There is no universal protocol for which drugs to stop first, because patients may have different reasons for taking certain drugs, for example. B. ACE inhibitors for diabetics, beta blockers for patients with coronary artery disease, or alpha blockers for patients with benign prostatic hypertrophy (BPH). Therefore, we recommend individualizing the prescribing of antihypertensive drugs.

However, unless other drug treatment is required, we recommend stopping diuretics first, as low-carb diets often have a diuretic effect on their own.

Instruct the patient to continue to monitor their blood pressure closely to ensure it does not rise after the medication is reduced or stopped.

Frequently Asked Questions

Can medications affect ketosis?

Medications that affect ketosis include: Antibiotics, such as amoxicillin and ciprofloxacin Anticonvulsants, such as phenytoin and carbamazepine Anti-inflammatory drugs, such as ibuprofen and naproxen Antihistamines, such as diphenhydramine Beta-blockers, such as propranolol and metoprolol Calcium channel blockers, such as nifedipine and verapamil Corticosteroids, such as prednisone Diuretics, such as hydrochlorothiazide and furosemide Hormones, such as estrogen and testosterone Insulin Methyldopa Oral contraceptives, such as ethinyl estradiol and levonorgestrel Phenothiazines, such as chlorpromazine Steroids, such as prednisone and dexamethasone Thyroid medications, such as levothyroxine

How long does it take to adjust to a low carb diet?

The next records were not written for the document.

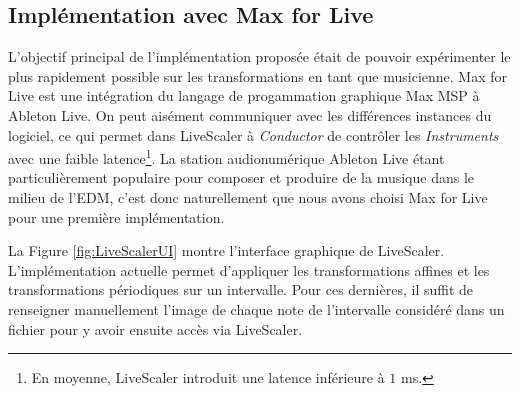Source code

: \subsection{Implémentation avec Max for Live}

L'objectif principal de l'implémentation proposée était de pouvoir expérimenter le plus rapidement possible sur les transformations en tant que musicienne. Max for Live est une intégration du  langage de progammation graphique Max MSP à Ableton Live. On peut aisément communiquer avec les différences instances du logiciel, ce qui permet dans LiveScaler à \emph{Conductor} de contrôler les \emph{Instruments} avec une faible latence\footnote{En moyenne, LiveScaler introduit une latence inférieure à $1$ ms.}. La station audionumérique Ableton Live étant particulièrement populaire pour composer et produire de la musique dans le milieu de l'EDM, c'est donc naturellement que nous avons choisi Max for Live pour une première implémentation. 

La Figure \ref{fig:LiveScalerUI} montre l'interface graphique de LiveScaler. L'implémentation actuelle permet d'appliquer les transformations affines et les transformations périodiques sur un intervalle. Pour ces dernières, il suffit de renseigner manuellement l'image de chaque note de l'intervalle considéré dans un fichier pour y avoir ensuite accès via LiveScaler.







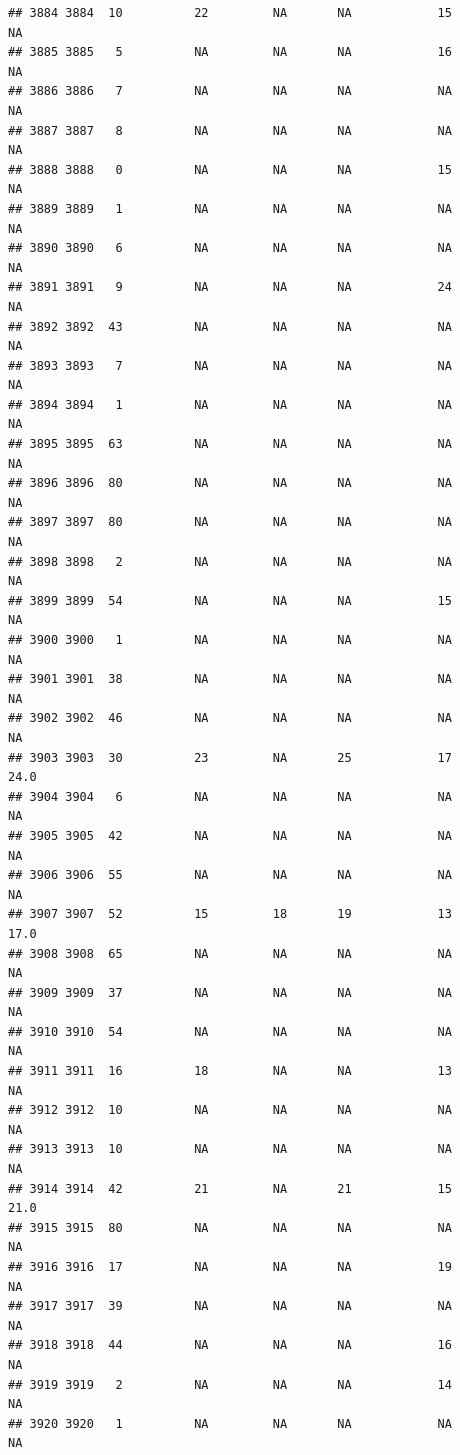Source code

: \documentclass[man]{apa6}
\begin{document}
\begin{verbatim}
## 3884 3884  10          22         NA       NA            15       NA
## 3885 3885   5          NA         NA       NA            16       NA
## 3886 3886   7          NA         NA       NA            NA       NA
## 3887 3887   8          NA         NA       NA            NA       NA
## 3888 3888   0          NA         NA       NA            15       NA
## 3889 3889   1          NA         NA       NA            NA       NA
## 3890 3890   6          NA         NA       NA            NA       NA
## 3891 3891   9          NA         NA       NA            24       NA
## 3892 3892  43          NA         NA       NA            NA       NA
## 3893 3893   7          NA         NA       NA            NA       NA
## 3894 3894   1          NA         NA       NA            NA       NA
## 3895 3895  63          NA         NA       NA            NA       NA
## 3896 3896  80          NA         NA       NA            NA       NA
## 3897 3897  80          NA         NA       NA            NA       NA
## 3898 3898   2          NA         NA       NA            NA       NA
## 3899 3899  54          NA         NA       NA            15       NA
## 3900 3900   1          NA         NA       NA            NA       NA
## 3901 3901  38          NA         NA       NA            NA       NA
## 3902 3902  46          NA         NA       NA            NA       NA
## 3903 3903  30          23         NA       25            17     24.0
## 3904 3904   6          NA         NA       NA            NA       NA
## 3905 3905  42          NA         NA       NA            NA       NA
## 3906 3906  55          NA         NA       NA            NA       NA
## 3907 3907  52          15         18       19            13     17.0
## 3908 3908  65          NA         NA       NA            NA       NA
## 3909 3909  37          NA         NA       NA            NA       NA
## 3910 3910  54          NA         NA       NA            NA       NA
## 3911 3911  16          18         NA       NA            13       NA
## 3912 3912  10          NA         NA       NA            NA       NA
## 3913 3913  10          NA         NA       NA            NA       NA
## 3914 3914  42          21         NA       21            15     21.0
## 3915 3915  80          NA         NA       NA            NA       NA
## 3916 3916  17          NA         NA       NA            19       NA
## 3917 3917  39          NA         NA       NA            NA       NA
## 3918 3918  44          NA         NA       NA            16       NA
## 3919 3919   2          NA         NA       NA            14       NA
## 3920 3920   1          NA         NA       NA            NA       NA

\end{verbatim}
\end{document}
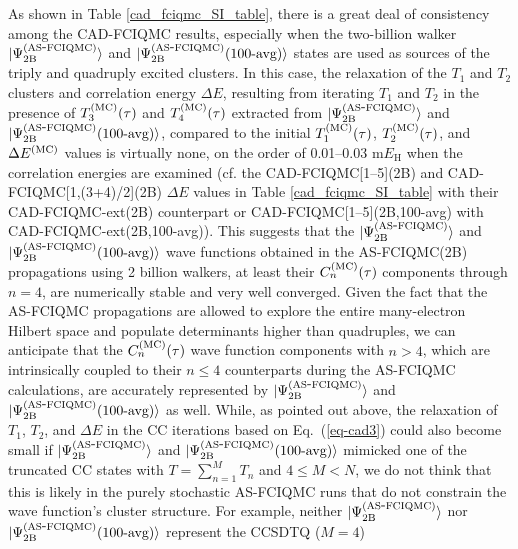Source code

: \documentclass[journal=jcp,manuscript=suppinfo]{achemso}
\begin{document}
As shown in Table \ref{cad_fciqmc_SI_table}, there is a great deal of consistency among the CAD-FCIQMC
results, especially when the two-billion walker $|\Psi_{\rm 2B}^{\rm (AS\mbox{-}FCIQMC)}\rangle$ and
$|\Psi_{\rm 2B}^{\rm (AS\mbox{-}FCIQMC)}\mbox{(100-avg)}\rangle$ states are used as sources of
the triply and quadruply excited clusters. In this case, the relaxation of the $T_{1}$ and $T_{2}$
clusters and correlation energy $\Delta E$, resulting from iterating $T_{1}$ and $T_{2}$ in
the presence of $T_{3}^{\rm (MC)}(\tau)$ and $T_{4}^{\rm (MC)}(\tau)$ extracted from
$|\Psi_{\rm 2B}^{\rm (AS\mbox{-}FCIQMC)}\rangle$ and
$|\Psi_{\rm 2B}^{\rm (AS\mbox{-}FCIQMC)}\mbox{(100-avg)}\rangle$,
compared to the initial $T_{1}^{\rm (MC)}(\tau)$, $T_{2}^{\rm (MC)}(\tau)$, and $\Delta E^{\rm (MC)}$
values is virtually none, on the order of 0.01--0.03 $\text{m}E_{\text{H}}$ when the correlation
energies are examined (cf. the CAD-FCIQMC[1--5](2B) and CAD-FCIQMC[1,(3+4)/2](2B)
$\Delta E$ values in Table \ref{cad_fciqmc_SI_table} with their CAD-FCIQMC-ext(2B) counterpart
or CAD-FCIQMC[1--5](2B,100-avg) with CAD-FCIQMC-ext(2B,100-avg)). This suggests that the
$|\Psi_{\rm 2B}^{\rm (AS\mbox{-}FCIQMC)}\rangle$ and $|\Psi_{\rm 2B}^{\rm (AS\mbox{-}FCIQMC)}\mbox{(100-avg)}\rangle$
wave functions obtained in the AS-FCIQMC(2B) propagations using 2 billion walkers, at least their
$C_{n}^{\rm (MC)}(\tau)$ components through $n = 4$, are numerically stable and very well converged.
Given the fact that the AS-FCIQMC propagations are allowed to explore the entire many-electron Hilbert
space and populate determinants higher than quadruples, we can anticipate that the $C_{n}^{\rm (MC)}(\tau)$
wave function components with $n > 4$, which are intrinsically coupled to their $n \leq 4$ counterparts during
the AS-FCIQMC calculations, are accurately represented by $|\Psi_{\rm 2B}^{\rm (AS\mbox{-}FCIQMC)}\rangle$
and $|\Psi_{\rm 2B}^{\rm (AS\mbox{-}FCIQMC)}\mbox{(100-avg)}\rangle$ as well. While, as pointed out above,
the relaxation of $T_{1}$, $T_{2}$, and $\Delta E$ in the CC iterations based on Eq.\ (\ref{eq-cad3}) could
also become small if $|\Psi_{\rm 2B}^{\rm (AS\mbox{-}FCIQMC)}\rangle$ and
$|\Psi_{\rm 2B}^{\rm (AS\mbox{-}FCIQMC)}\mbox{(100-avg)}\rangle$ mimicked one of the truncated CC
states with $T = \sum_{n=1}^{M} T_{n}$ and $4 \leq M < N$, we do not think that this is likely
in the purely stochastic AS-FCIQMC runs that do not constrain the wave function's cluster structure.
For example, neither $|\Psi_{\rm 2B}^{\rm (AS\mbox{-}FCIQMC)}\rangle$ nor
$|\Psi_{\rm 2B}^{\rm (AS\mbox{-}FCIQMC)}\mbox{(100-avg)}\rangle$ represent the CCSDTQ ($M=4$)
\end{document}
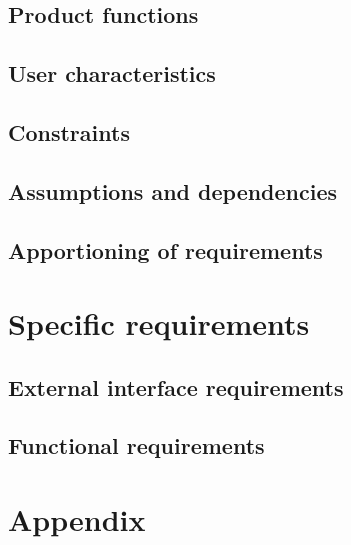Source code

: \documentclass[]{report}
\begin{document}
\section{Product functions}


\section{User characteristics}


\section{Constraints}


\section{Assumptions and dependencies}


\section{Apportioning of requirements}


\chapter{Specific requirements}

\section{External interface requirements}


\section{Functional requirements}




\appendix

\chapter{Appendix}
\end{document}
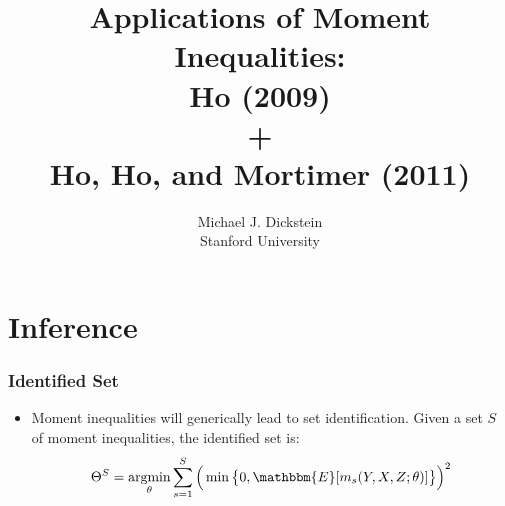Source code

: \documentclass[notes=show]{beamer}
\begin{document}
\title[Moment Inequalities]{Applications of Moment Inequalities:\\ Ho (2009) \\ + \\ Ho, Ho, and Mortimer (2011)}
\author[MJ Dickstein]{Michael J. Dickstein \\
Stanford University}
\maketitle


\section{Inference}


\begin{frame}
\frametitle{Identified Set}

\begin{itemize}
\item Moment inequalities will generically lead to set identification. Given
a set $S$ of moment inequalities, the identified set is:  
\begin{equation*}
\Theta^{S}=\operatornamewithlimits{argmin}_{\theta}\sum_{s=1}^{S}\Big(\min%
\big\{0,\mathbbm{E}[m_{s}(Y,X,Z;\theta)]\big\}\Big)^{2}
\end{equation*}
\begin{figure}[h!]
\begin{center}
   
\end{center}
\end{figure}
\end{itemize}
\end{frame}
\end{document}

It takes a few weeks to adjust to a low carb diet.

How do you stop fatigue on a low carb diet?

Fatigue is a common side effect of low carb diets. Fatigue can be caused by a lack of carbs, but it can also be caused by other factors such as sleep deprivation, stress, or illness. Some people find that they are able to avoid fatigue on low carb diets by taking supplements like B vitamins and magnesium. Others find that they are able to avoid fatigue by eating more protein and fat. Some people find that they are able to avoid fatigue by taking a break from low carb eating for a few days. How do you stop fatigue on a ketogenic diet? Fatigue is a common side effect of ketogenic diets. Some people find that they are able to avoid fatigue on ketogenic diets by taking supplements like B vitamins and magnesium. Some people find that they are able to avoid fatigue by taking a break from ketogenic eating for a few days.